(Dataset entries)
####################

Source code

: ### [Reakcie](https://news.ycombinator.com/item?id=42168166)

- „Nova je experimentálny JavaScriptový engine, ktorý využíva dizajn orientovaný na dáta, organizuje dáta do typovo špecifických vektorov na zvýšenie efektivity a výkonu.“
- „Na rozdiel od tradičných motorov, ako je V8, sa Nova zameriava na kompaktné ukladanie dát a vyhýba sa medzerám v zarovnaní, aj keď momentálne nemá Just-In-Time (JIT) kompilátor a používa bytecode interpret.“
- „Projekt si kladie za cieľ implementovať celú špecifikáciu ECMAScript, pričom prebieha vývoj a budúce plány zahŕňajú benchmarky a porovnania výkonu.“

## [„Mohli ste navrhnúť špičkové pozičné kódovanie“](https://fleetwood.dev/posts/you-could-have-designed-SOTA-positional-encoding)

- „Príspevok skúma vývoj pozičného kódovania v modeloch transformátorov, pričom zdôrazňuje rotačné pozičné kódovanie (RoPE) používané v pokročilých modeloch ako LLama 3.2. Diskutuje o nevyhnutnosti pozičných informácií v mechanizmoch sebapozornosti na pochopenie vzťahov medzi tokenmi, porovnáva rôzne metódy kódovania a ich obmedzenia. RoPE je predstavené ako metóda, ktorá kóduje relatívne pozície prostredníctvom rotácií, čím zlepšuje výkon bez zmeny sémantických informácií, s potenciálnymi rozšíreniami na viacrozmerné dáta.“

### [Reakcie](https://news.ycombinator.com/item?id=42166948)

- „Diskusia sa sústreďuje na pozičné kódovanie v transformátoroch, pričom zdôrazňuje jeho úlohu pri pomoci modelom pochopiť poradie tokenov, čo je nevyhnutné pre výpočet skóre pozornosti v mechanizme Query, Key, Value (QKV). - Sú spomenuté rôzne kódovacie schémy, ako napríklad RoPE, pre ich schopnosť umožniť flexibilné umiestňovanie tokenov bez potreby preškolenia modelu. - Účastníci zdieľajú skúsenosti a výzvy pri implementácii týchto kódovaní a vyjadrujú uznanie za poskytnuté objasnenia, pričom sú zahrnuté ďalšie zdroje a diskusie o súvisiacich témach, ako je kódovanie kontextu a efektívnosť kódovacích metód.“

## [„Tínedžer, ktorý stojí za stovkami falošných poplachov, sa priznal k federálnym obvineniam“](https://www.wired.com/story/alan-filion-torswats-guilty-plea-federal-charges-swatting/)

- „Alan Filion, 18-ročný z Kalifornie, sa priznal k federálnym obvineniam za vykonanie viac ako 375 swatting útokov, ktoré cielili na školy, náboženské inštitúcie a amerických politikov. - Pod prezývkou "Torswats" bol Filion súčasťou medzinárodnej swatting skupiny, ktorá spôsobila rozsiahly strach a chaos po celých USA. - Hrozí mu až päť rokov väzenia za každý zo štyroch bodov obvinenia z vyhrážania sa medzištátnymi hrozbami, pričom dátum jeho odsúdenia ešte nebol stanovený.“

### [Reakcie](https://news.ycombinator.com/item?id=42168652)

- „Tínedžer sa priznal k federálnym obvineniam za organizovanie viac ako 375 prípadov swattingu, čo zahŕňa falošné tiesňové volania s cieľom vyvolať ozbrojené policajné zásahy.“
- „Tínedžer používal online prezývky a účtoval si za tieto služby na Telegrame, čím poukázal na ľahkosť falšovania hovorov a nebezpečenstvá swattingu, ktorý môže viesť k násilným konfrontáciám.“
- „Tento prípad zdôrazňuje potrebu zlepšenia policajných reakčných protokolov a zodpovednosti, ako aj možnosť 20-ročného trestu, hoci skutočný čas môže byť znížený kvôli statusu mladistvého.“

####################

(Your objective)
This exercise asks for the line with "### [Reakcie](https://news.ycombinator.com/item?id=42168652)" and all lines after it through the end of the records above, retyped exactly and with nothing else.

(Exercise response)
### [Reakcie](https://news.ycombinator.com/item?id=42168652)

- „Tínedžer sa priznal k federálnym obvineniam za organizovanie viac ako 375 prípadov swattingu, čo zahŕňa falošné tiesňové volania s cieľom vyvolať ozbrojené policajné zásahy.“
- „Tínedžer používal online prezývky a účtoval si za tieto služby na Telegrame, čím poukázal na ľahkosť falšovania hovorov a nebezpečenstvá swattingu, ktorý môže viesť k násilným konfrontáciám.“
- „Tento prípad zdôrazňuje potrebu zlepšenia policajných reakčných protokolov a zodpovednosti, ako aj možnosť 20-ročného trestu, hoci skutočný čas môže byť znížený kvôli statusu mladistvého.“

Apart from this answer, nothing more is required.